§ What to do
Search the listing below for the line containing "around, who might". From there through the line containing "exposed to others.", transcribe every line exactly, both ends included.

§ Record set
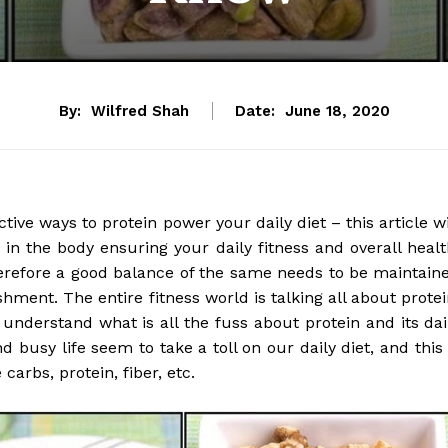
By:
Wilfred Shah
Date:
June 18, 2020
tive ways to protein power your daily diet – this article wi
in the body ensuring your daily fitness and overall healt
therefore a good balance of the same needs to be maintain
hment. The entire fitness world is talking all about protei
u understand what is all the fuss about protein and its dai
 busy life seem to take a toll on our daily diet, and this 
 carbs, protein, fiber, etc.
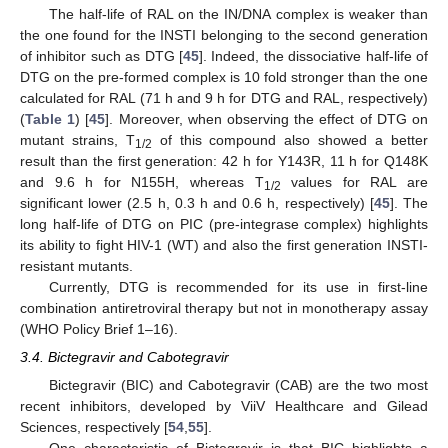
The half-life of RAL on the IN/DNA complex is weaker than
the one found for the INSTI belonging to the second generation
of inhibitor such as DTG [
45
]. Indeed, the dissociative half-life of
DTG on the pre-formed complex is 10 fold stronger than the one
calculated for RAL (71 h and 9 h for DTG and RAL, respectively)
(
Table 1
) [
45
]. Moreover, when observing the effect of DTG on
mutant strains, T
of this compound also showed a better
1/2
result than the first generation: 42 h for Y143R, 11 h for Q148K
and 9.6 h for N155H, whereas T
values for RAL are
1/2
significant lower (2.5 h, 0.3 h and 0.6 h, respectively) [
45
]. The
long half-life of DTG on PIC (pre-integrase complex) highlights
its ability to fight HIV-1 (WT) and also the first generation INSTI-
resistant mutants.
Currently, DTG is recommended for its use in first-line
combination antiretroviral therapy but not in monotherapy assay
(WHO Policy Brief 1–16).
3.4. Bictegravir and Cabotegravir
Bictegravir (BIC) and Cabotegravir (CAB) are the two most
recent inhibitors, developed by ViiV Healthcare and Gilead
Sciences, respectively [
54
,
55
].
One characteristic of Bictegravir is that BIC highlights a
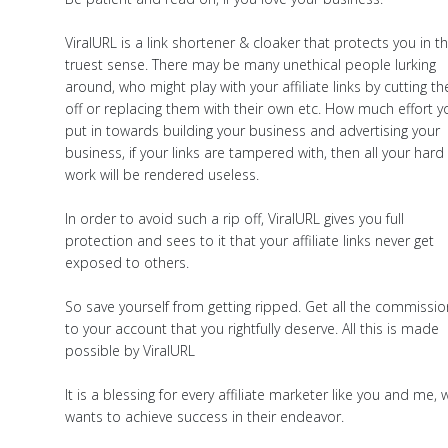
ViralURL is a link shortener & cloaker that protects you in t
truest sense. There may be many unethical people lurking
around, who might play with your affiliate links by cutting t
off or replacing them with their own etc. How much effort y
put in towards building your business and advertising your
business, if your links are tampered with, then all your hard
work will be rendered useless.
In order to avoid such a rip off, ViralURL gives you full
protection and sees to it that your affiliate links never get
exposed to others.
So save yourself from getting ripped. Get all the commissi
to your account that you rightfully deserve. All this is made
possible by ViralURL
It is a blessing for every affiliate marketer like you and me,
wants to achieve success in their endeavor.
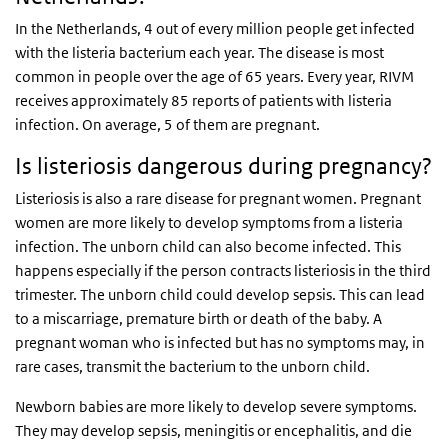
In the Netherlands, 4 out of every million people get infected
with the listeria bacterium each year. The disease is most
common in people over the age of 65 years. Every year, RIVM
receives approximately 85 reports of patients with listeria
infection. On average, 5 of them are pregnant.
Is listeriosis dangerous during pregnancy?
Listeriosis is also a rare disease for pregnant women. Pregnant
women are more likely to develop symptoms from a listeria
infection. The unborn child can also become infected. This
happens especially if the person contracts listeriosis in the third
trimester. The unborn child could develop sepsis. This can lead
to a miscarriage, premature birth or death of the baby. A
pregnant woman who is infected but has no symptoms may, in
rare cases, transmit the bacterium to the unborn child.
Newborn babies are more likely to develop severe symptoms.
They may develop sepsis, meningitis or encephalitis, and die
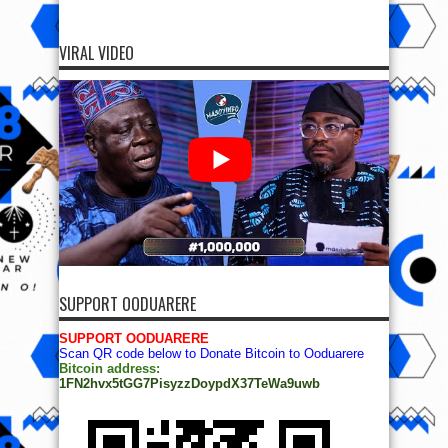
VIRAL VIDEO
SUPPORT OODUARERE
SUPPORT OODUARERE
Scan QR code below to Donate Bitcoin to Ooduarere
Bitcoin address:
1FN2hvx5tGG7PisyzzDoypdX37TeWa9uwb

§ Your response
around, who might play with your affiliate links by cutting t
off or replacing them with their own etc. How much effort y
put in towards building your business and advertising your
business, if your links are tampered with, then all your hard
work will be rendered useless.
In order to avoid such a rip off, ViralURL gives you full
protection and sees to it that your affiliate links never get
exposed to others.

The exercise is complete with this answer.